John had had a grueling fortnight fighting with his Coalition colleagues in the Liberal Party.
Many senior Liberals were calling for him to resign because he had threatened to leave the Coalition over the National party’s concerns about proposed laws to protect koalas.
There was a public pile on John too. There is a lot of pressure in politics to conform to a “right“ set of ideas. If you depart from the opinions of the polite dinner party set the reaction can be relentless. More so when you are easily, but incorrectly, branded a “koala killer“.
New South Wales’s koala laws are arcane but it is a story familiar to us here in Central Queensland. Some well-meaning, green-leaning bureaucrats, in a capital city, decide that they can manage an environment they barely visit, better than those who live on the land.
The result is a policy that sounds nice - who could be against protecting koalas - but has as much connection to reality as a Green-led, inner-city council trying to solve the Middle East peace crisis.
In this case, the government proposed increasing the number of koala protected tree species from 10 to over 120. One of these trees included the camphor laurel, even though another part of the NSW Government’s website recommends the use of glysophate to remove the same tree. The website provides no solution to the dilemma of how a farmer must simultaneously apply weed killer to the camphor laurel, and protect it for use by koalas.

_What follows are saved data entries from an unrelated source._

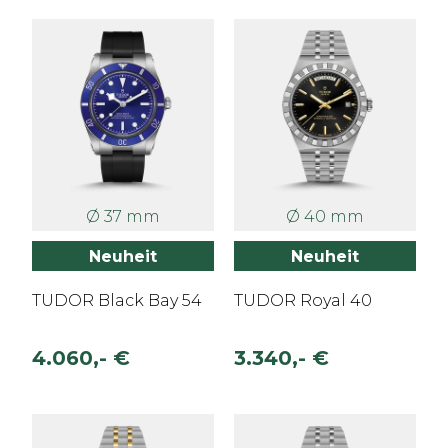
Ø 37 mm
Ø 40 mm
Neuheit
Neuheit
TUDOR Black Bay 54
TUDOR Royal 40
4.060,- €
3.340,- €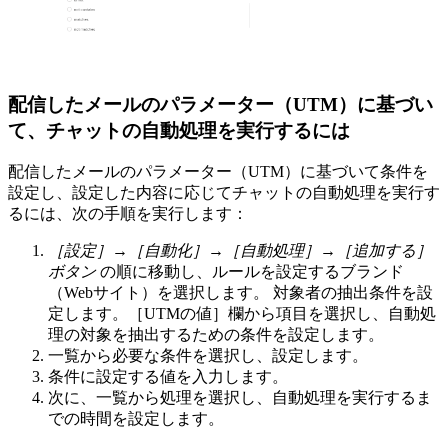
配信したメールのパラメーター（UTM）に基づい
て、チャットの自動処理を実行するには
配信したメールのパラメーター（UTM）に基づいて条件を
設定し、設定した内容に応じてチャットの自動処理を実行す
るには、次の手順を実行します：
［設定］→［自動化］→［自動処理］→［追加する］
ボタン
の順に移動し、ルールを設定するブランド
（Webサイト）を選択します。 対象者の抽出条件を設
定します。［UTMの値］欄から項目を選択し、自動処
理の対象を抽出するための条件を設定します。
一覧から必要な条件を選択し、設定します。
条件に設定する値を入力します。
次に、一覧から処理を選択し、自動処理を実行するま
での時間を設定します。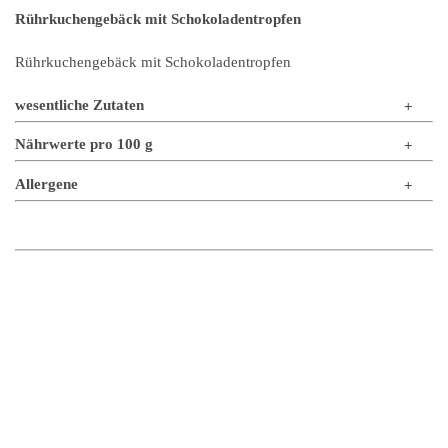
Rührkuchengebäck mit Schokoladentropfen
Rührkuchengebäck mit Schokoladentropfen
wesentliche Zutaten
Nährwerte pro 100 g
Allergene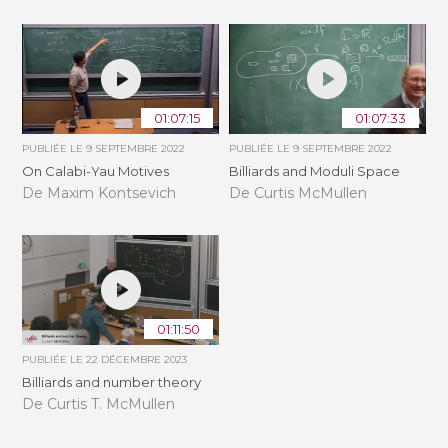
01:07:15
01:07:33
PUBLIÉE LE
9 SEPTEMBRE 2022
PUBLIÉE LE
9 SEPTEMBRE 2022
On Calabi-Yau Motives
Billiards and Moduli Space
De Maxim Kontsevich
De Curtis McMullen
01:11:50
PUBLIÉE LE
22 DÉCEMBRE 2023
Billiards and number theory
De Curtis T. McMullen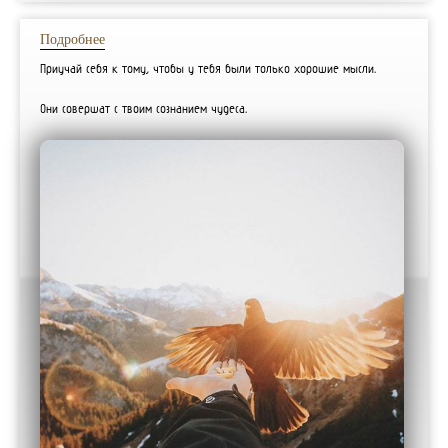
Подробнее
Приучай себя к тому, чтобы у тебя были только хорошие мысли.
Они совершат с твоим сознанием чудеса.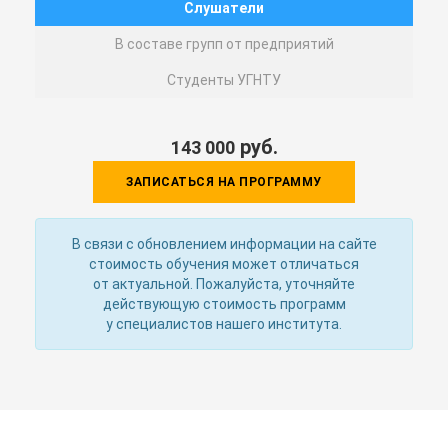
Слушатели
В составе групп от предприятий
Студенты УГНТУ
руб.
143 000
ЗАПИСАТЬСЯ НА ПРОГРАММУ
В связи с обновлением информации на сайте
стоимость обучения может отличаться
от актуальной. Пожалуйста, уточняйте
действующую стоимость программ
у специалистов нашего института.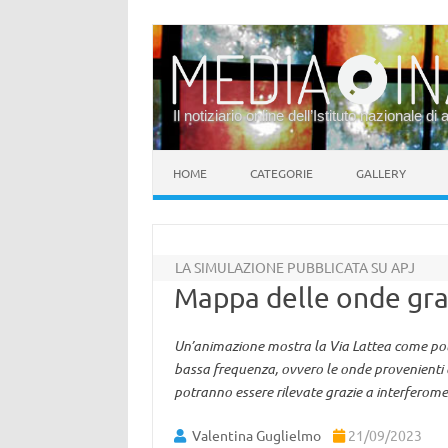
Il notiziario online dell’Istituto nazionale di 
Vai al contenuto
HOME
CATEGORIE
GALLERY
LA SIMULAZIONE PUBBLICATA SU APJ
Mappa delle onde grav
Un’animazione mostra la Via Lattea come potr
bassa frequenza, ovvero le onde provenienti da
potranno essere rilevate grazie a interferomet
Valentina Guglielmo
21/09/2023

John’s threat to blow up the NSW Government was dramatic but it would probably remove these absurdities, when the NSW Government reconsiders the laws in coming weeks.
John’s approach wasn’t pretty but it was pretty effective. Without John’s intervention it is unlikely that the spotlight would have turned on these issues, and farmers would have to suffer under the benign disregard of the distant public officer.

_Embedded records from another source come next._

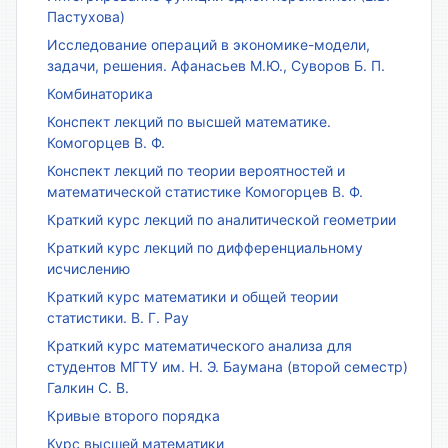
Пастухова)
Исследование операций в экономике-модели,
задачи, решения. Афанасьев М.Ю., Суворов Б. П.
Комбинаторика
Конспект лекций по высшей математике.
Комогорцев В. Ф.
Конспект лекций по теории вероятностей и
математической статистике Комогорцев В. Ф.
Краткий курс лекций по аналитической геометрии
Краткий курс лекций по дифференциальному
исчислению
Краткий курс математики и общей теории
статистики. В. Г. Рау
Краткий курс математического анализа для
студентов МГТУ им. Н. Э. Баумана (второй семестр)
Галкин С. В.
Кривые второго порядка
Курс высшей математики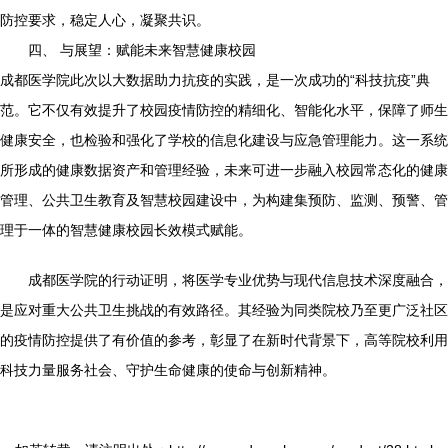
防控要求，稳定人心，凝聚共识。
四、 与展望：赋能未来智慧健康校园
成都医学院此次以大数据助力抗疫的实践，是一次成功的“科技抗疫”典
范。它不仅有效提升了校园疫情防控的精细化、智能化水平，保障了师生
健康安全，也检验和强化了学校的信息化建设与应急管理能力。这一系统
所形成的健康数据资产和管理经验，未来可进一步融入校园常态化的健康
管理、公共卫生教育及智慧校园建设中，为构建集预防、监测、预警、管
理于一体的智慧健康校园长效模式赋能。
成都医学院的行动证明，将医学专业优势与现代信息技术深度融合，
是应对重大公共卫生挑战的有效路径。其经验为同类院校乃至更广泛社区
的疫情防控提供了有价值的参考，彰显了在新时代背景下，高等院校利用
科技力量服务社会、守护生命健康的使命与创新精神。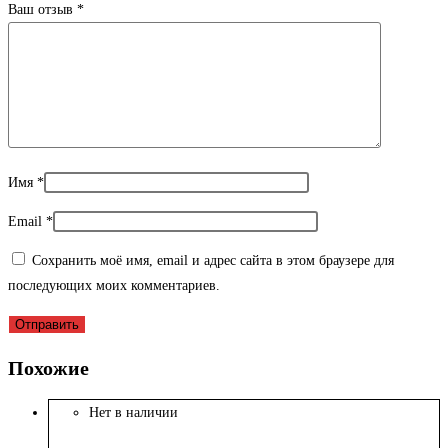
Ваш отзыв
*
Имя
*
Email
*
Сохранить моё имя, email и адрес сайта в этом браузере для
последующих моих комментариев.
Похожие
Нет в наличии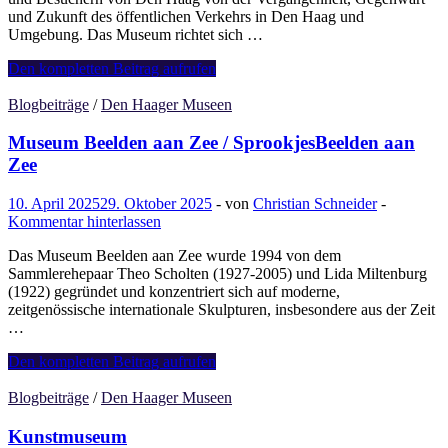
und Zukunft des öffentlichen Verkehrs in Den Haag und
Umgebung. Das Museum richtet sich …
Het
Den kompletten Beitrag aufrufen
Haags
Openbaar
Blogbeiträge
/
Den Haager Museen
Vervoermuseum
Museum Beelden aan Zee / SprookjesBeelden aan
Zee
10. April 2025
29. Oktober 2025
-
von
Christian Schneider
-
Kommentar hinterlassen
Das Museum Beelden aan Zee wurde 1994 von dem
Sammlerehepaar Theo Scholten (1927-2005) und Lida Miltenburg
(1922) gegründet und konzentriert sich auf moderne,
zeitgenössische internationale Skulpturen, insbesondere aus der Zeit
…
Museum
Den kompletten Beitrag aufrufen
Beelden
aan
Blogbeiträge
/
Den Haager Museen
Zee
/
Kunstmuseum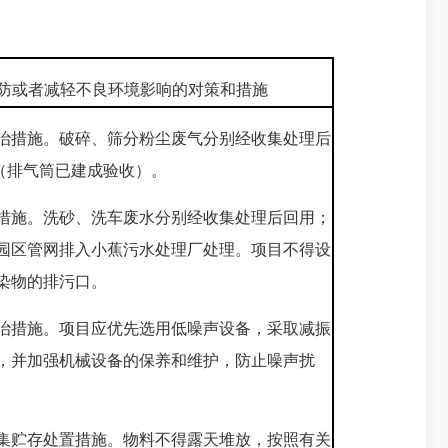
防或者减轻不良环境影响的对策和措施
治措施。破碎、筛分粉尘废气分别经收集处理后
放（排气筒已建成验收）。
措施。洗砂、洗车废水分别经收集处理后回用；
园区管网
排入小蕉污水
处理厂处理。项目不得设
染物的排污口。
治措施。项目应优先选用低噪声设备，采取减振
，并加强机械设备的保养和维护，防止噪声扰
集贮存处置措施。物料不得露天堆放，按照有关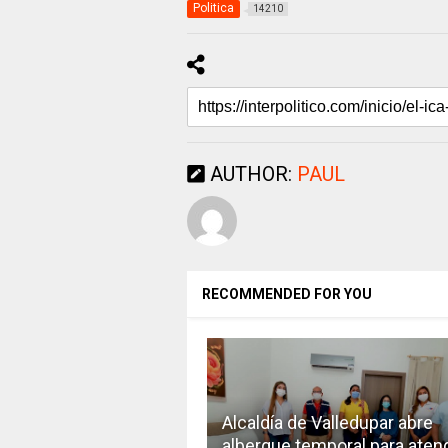
Politica
14210
AUTHOR:
PAUL
RECOMMENDED FOR YOU
Alcaldía de Valledupar abre
albergue temporal para aten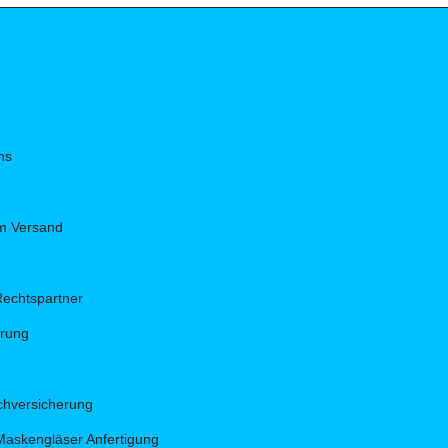
ns
um Versand
Rechtspartner
hrung
hversicherung
Maskengläser Anfertigung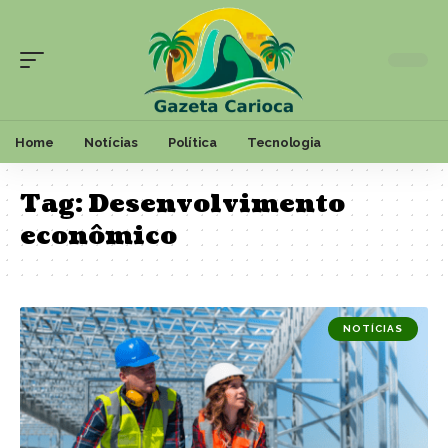
Home
Notícias
Política
Tecnologia
Tag:
Desenvolvimento
econômico
NOTÍCIAS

In country areas, we sometimes have to be willing to get a bloody nose to make a difference. Last year ahead of the Federal election some members of the Liberal Party tried to stop the Adani project. The Federal Department of Environment recommended we approve Adani but as one Liberal said to me “we can’t approve this project, because we might lose seats in Melbourne”.

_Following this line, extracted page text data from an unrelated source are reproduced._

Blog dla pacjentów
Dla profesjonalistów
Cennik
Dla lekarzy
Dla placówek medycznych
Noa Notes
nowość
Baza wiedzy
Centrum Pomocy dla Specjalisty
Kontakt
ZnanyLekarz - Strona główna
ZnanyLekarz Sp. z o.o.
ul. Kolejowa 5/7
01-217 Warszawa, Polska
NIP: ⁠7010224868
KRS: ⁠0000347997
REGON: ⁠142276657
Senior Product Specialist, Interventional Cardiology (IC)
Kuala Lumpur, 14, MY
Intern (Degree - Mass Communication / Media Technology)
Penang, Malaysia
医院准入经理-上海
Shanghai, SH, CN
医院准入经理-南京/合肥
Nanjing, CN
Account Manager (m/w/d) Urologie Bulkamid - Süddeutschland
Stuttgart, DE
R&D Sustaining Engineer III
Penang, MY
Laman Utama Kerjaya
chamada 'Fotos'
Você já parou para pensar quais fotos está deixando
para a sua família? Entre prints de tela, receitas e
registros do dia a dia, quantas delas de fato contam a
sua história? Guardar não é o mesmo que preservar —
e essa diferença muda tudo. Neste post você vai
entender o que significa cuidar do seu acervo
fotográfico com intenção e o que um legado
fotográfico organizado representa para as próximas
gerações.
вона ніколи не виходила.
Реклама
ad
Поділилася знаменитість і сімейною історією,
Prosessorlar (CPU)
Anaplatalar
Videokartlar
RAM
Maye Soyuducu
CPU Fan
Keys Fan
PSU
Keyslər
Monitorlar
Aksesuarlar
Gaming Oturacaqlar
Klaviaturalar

I hit the hit roof. When a meeting to resolve the impasse failed to reach a conclusion, I returned to my office and drafted a resignation letter as the Minister for Resources. Word spread of my action and many tried to talk me out of that course of action.
The election was just a week away from kicking off. But in conscience I could not save my job and put thousands of others out of work. My job was to do all I could to save their jobs. It was wrong to let the views of Melbourne dictate what would happen at Moranbah. So I stuck to my guns, Adani was approved and the Liberal National Party was unexpectedly reelected. As we saw this week, 1500 people are now employed at the mine.
Politics can be brutal but it can also be rewarding when you fight for your values and win. We need more people like John Barilaro in politics. We would have a better system if more of our elected officials were willing to get a bloodied nose for a higher cause and the general good. I wish John and his family all the best.